The term geometrical probability has been applied to an amazing assortment of problems that deal with distributions of objects in space, the space usually being one-, two-, or three-dimensional. The objects are usually points or straight lines, but could be more complicated figures. Many of the key results of geometrical probability were developed in the late 1800s, for use in applications far removed from urban systems. Through 1970 or so, ideas of geometrical probability had been useful in astronomy, virology, biology, forestry, atomic physics, search theory, crystallography, and sampling theory.

In urban applications, geometrical probability concepts help us to analyze interrelationships among objects distributed probabilistically throughout an urban environment. They may be people requiring some kind of on-scene service (e.g., pickup by a taxicab, on-scene medical assistance, a visit by a social worker); resources of an urban service system (e.g., buses, police cars, mail carriers); vehicles in an urban traffic pattern; places of residence, perhaps categorized by demographic variables (e.g., age, income, education, race); economic goods; and so on.
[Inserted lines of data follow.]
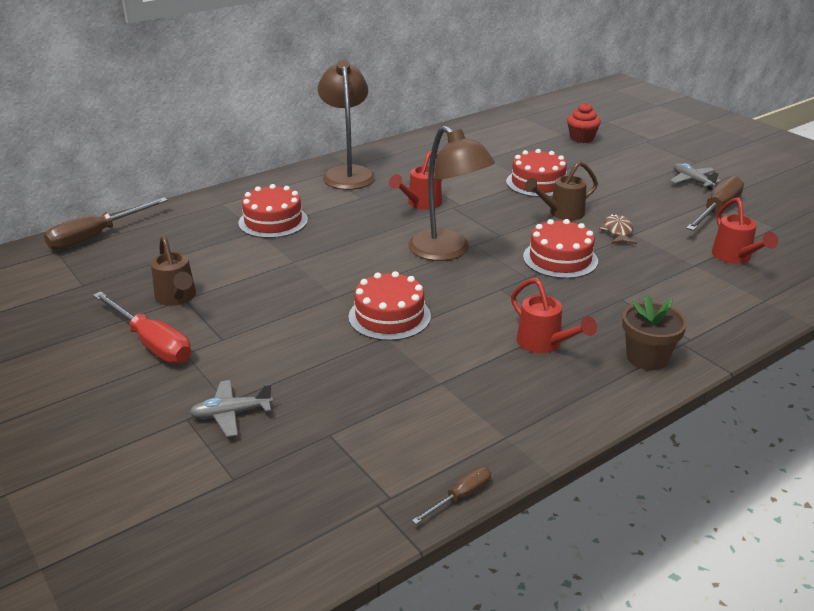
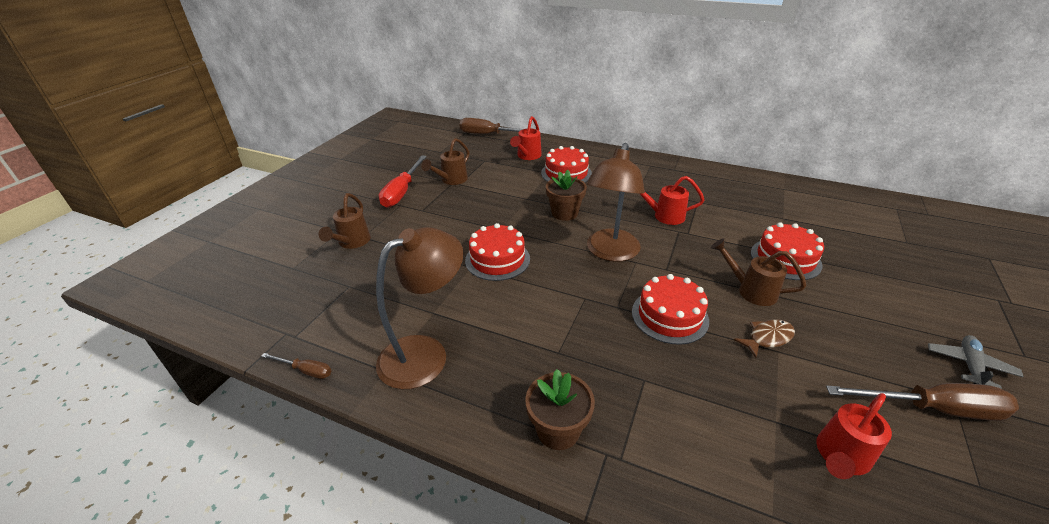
camera: 60 degrees right, 5 degrees up
(231, 414) = (351, 243): grey plane -> brown watering can
(348, 173) = (664, 172): brown lamp -> brown lamp (425, 353)
(352, 250) = (564, 213): none -> brown flower pot
(544, 344) = (525, 351): red watering can -> red watering can (527, 156)
(581, 138) = (919, 255): red cupcake -> none

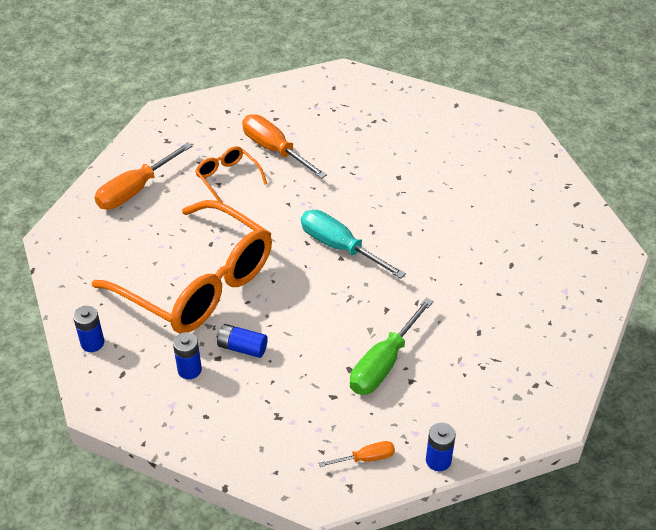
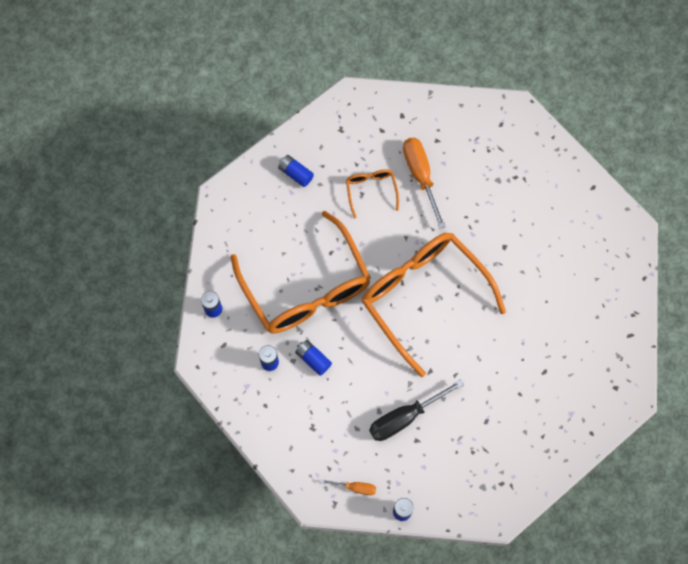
camera: 25 degrees right, 25 degrees up
(134, 190) = (296, 174): orange screwdriver -> blue battery
(339, 246) = (424, 297): turquoise screwdriver -> orange glasses
(383, 364) = (404, 418): green screwdriver -> black screwdriver

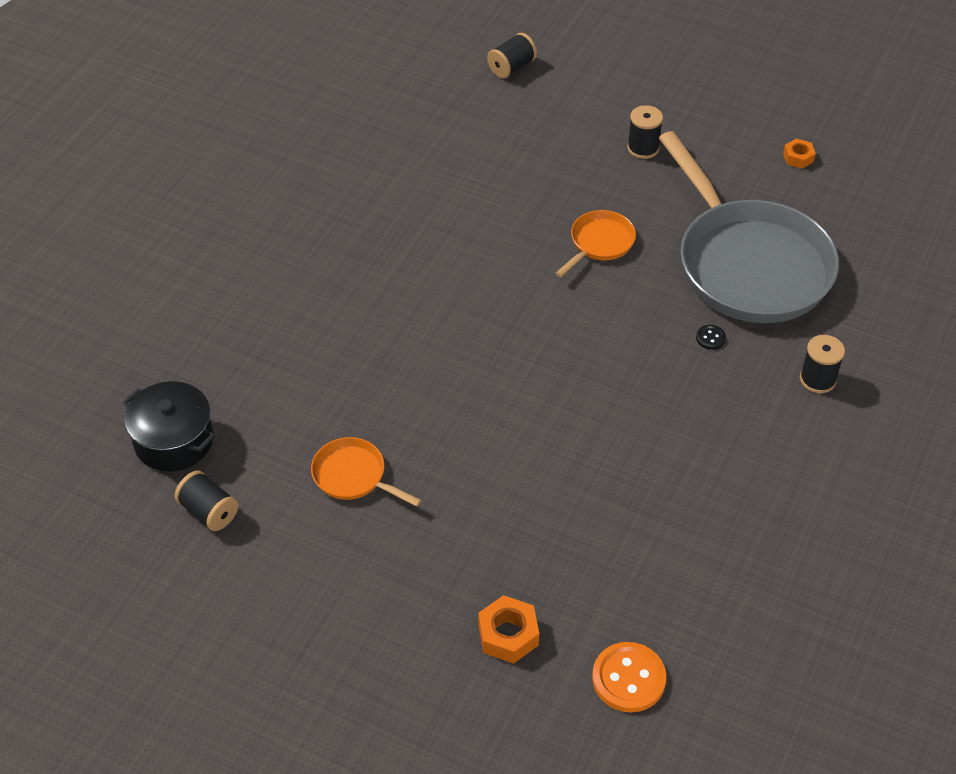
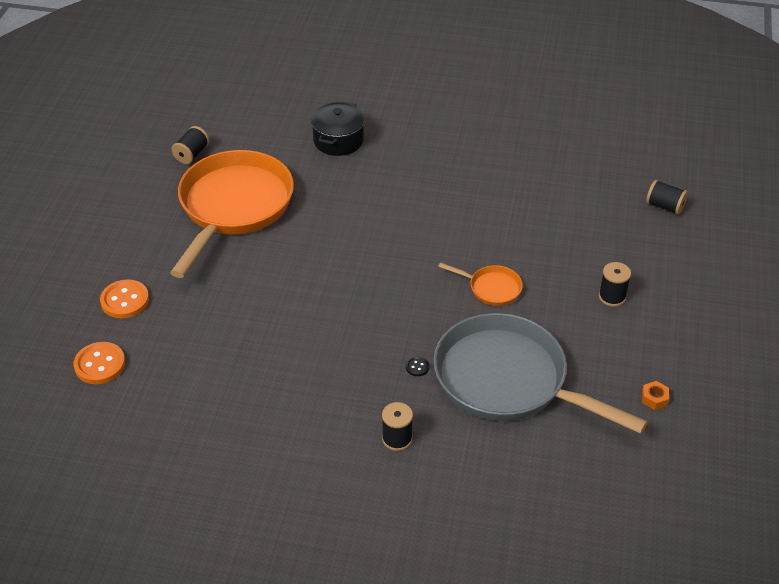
camera: 75 degrees right, 5 degrees down
(174, 441) = (241, 128): black pot -> black pot (338, 140)
(353, 476) = (233, 207): orange pan -> orange pan, size x2.37
(508, 635) = (125, 300): orange nut -> orange button
(748, 264) = (508, 380): grey pan -> grey pan turned 75 degrees clockwise

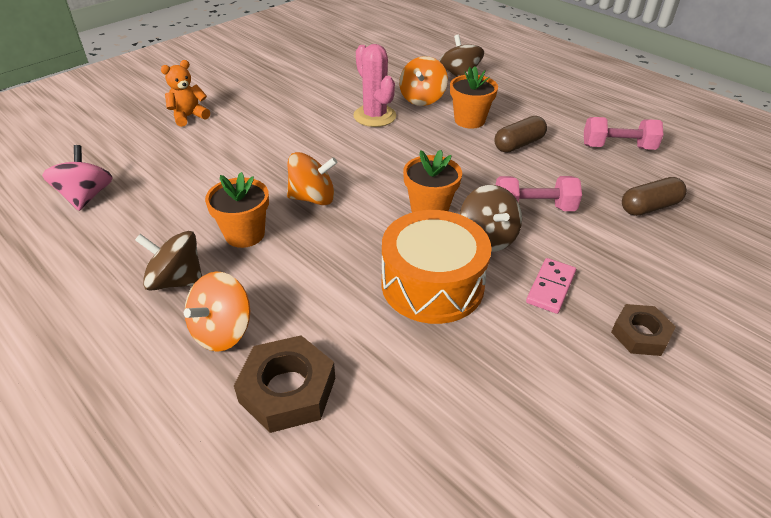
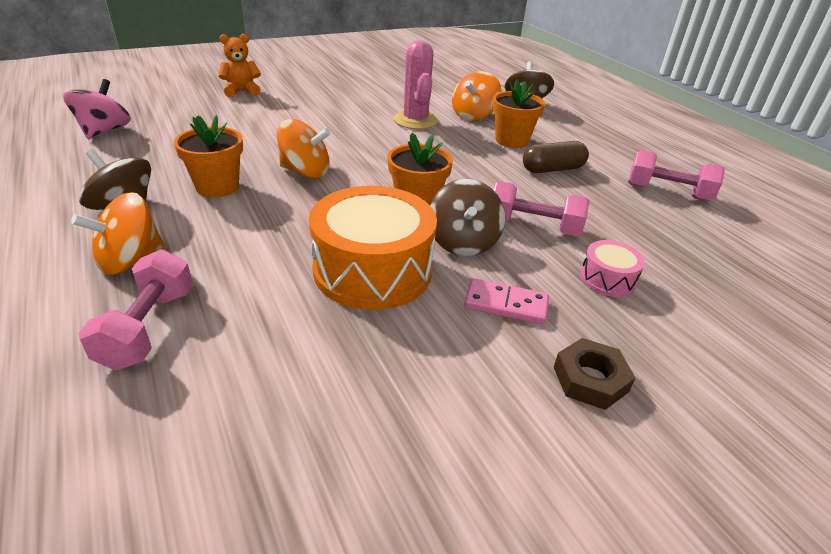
camera: 15 degrees right, 5 degrees down
(287, 390) = (148, 328): brown nut -> pink dumbbell
(550, 287) = (506, 304): pink domino -> pink domino turned 60 degrees clockwise
(611, 243) = (607, 279): none -> pink drum
(649, 207) = (676, 254): brown capsule -> none

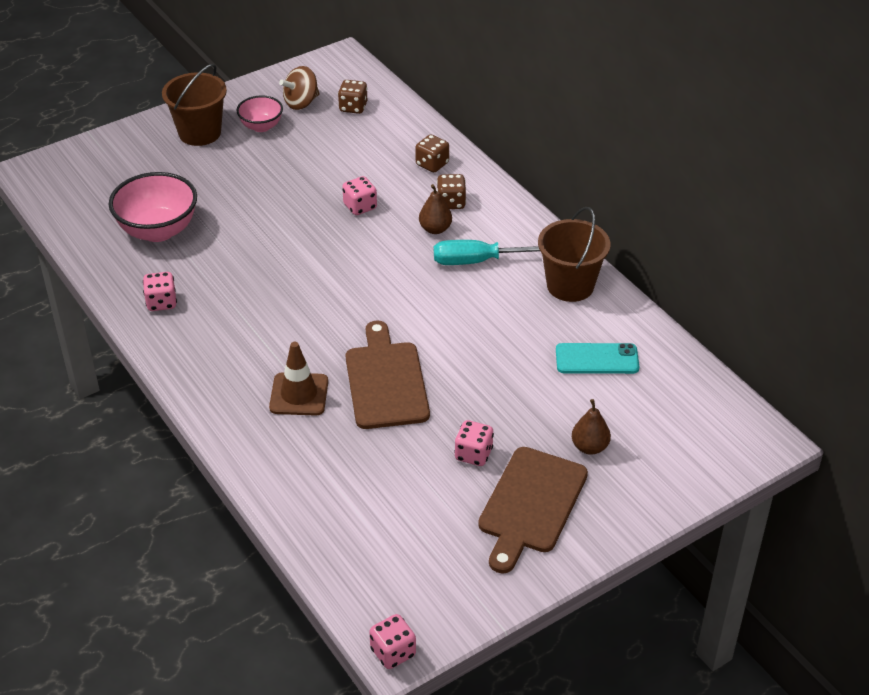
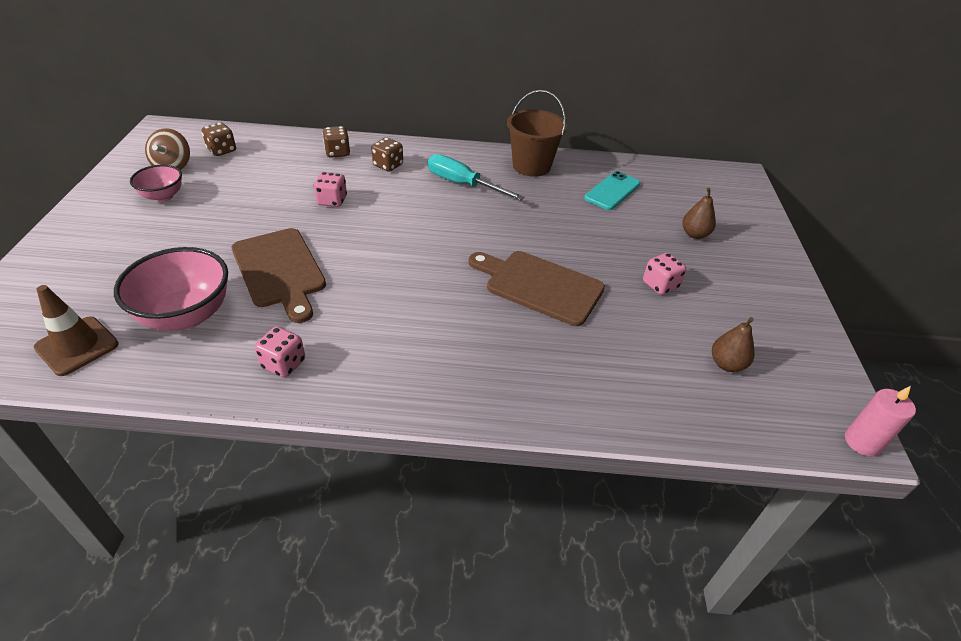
camera: 55 degrees left, 0 degrees up
(200, 133) = (109, 228): brown bucket -> none
(299, 394) = (505, 339): brown traffic cone -> brown traffic cone (77, 346)
(393, 652) = (862, 442): pink dice -> pink candle
(435, 229) = (405, 184): brown pear -> brown pear (726, 364)
(480, 261) = (463, 184): turquoise screwdriver -> turquoise screwdriver turned 90 degrees clockwise
(531, 505) = (734, 286): brown cutting board -> brown cutting board (280, 271)

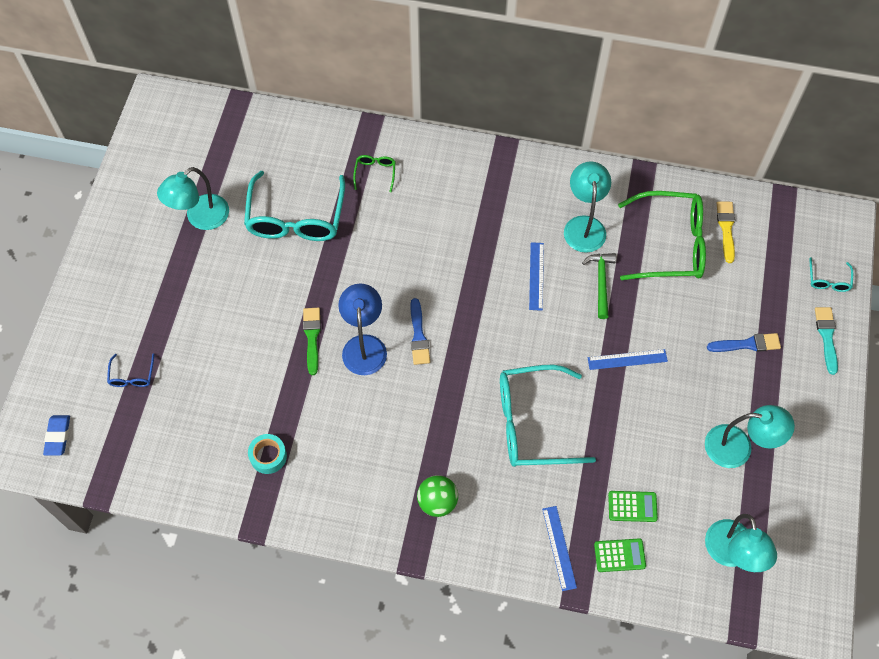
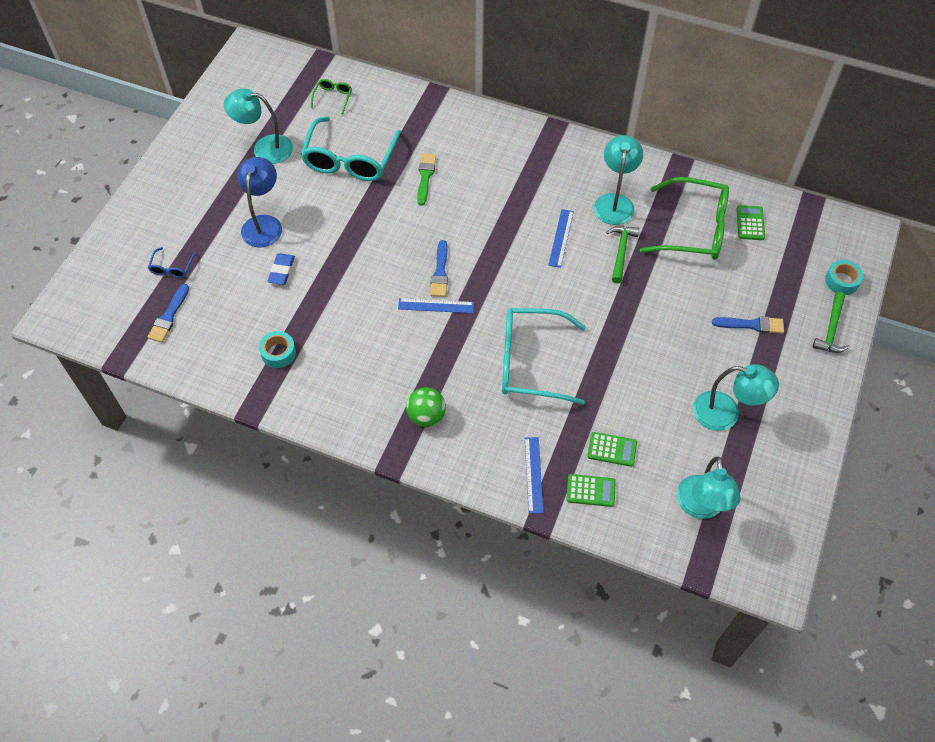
camera: 10 degrees right, 5 degrees down
(58, 436) = (94, 308): blue eraser -> blue eraser (281, 271)
(142, 433) = (169, 316): none -> blue brush
(200, 218) = (264, 148): turquoise lamp -> turquoise lamp turned 45 degrees clockwise
(312, 337) = (342, 259): green brush -> green brush (425, 177)
(364, 345) = (388, 273): blue lamp -> blue lamp (264, 224)
(375, 173) = (430, 133): green glasses -> green glasses (333, 97)
(627, 359) = (633, 321): blue ruler -> blue ruler (436, 305)
(726, 228) = (750, 223): yellow brush -> green calculator
(826, 336) = (831, 329): turquoise brush -> green hammer
(828, 280) = (842, 281): turquoise glasses -> turquoise tape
Many of the probabilistic problems that we might confront in an urban spatial setting can be analyzed using the concepts of derived distributions developed in Section 3. 1. However, there are several important results in geometrical probability that we will find useful to consider separately. Some of the introductory concepts are considered in this section in the context of examples; Sections 3.4-3.6 and 3.8 develop the more general results.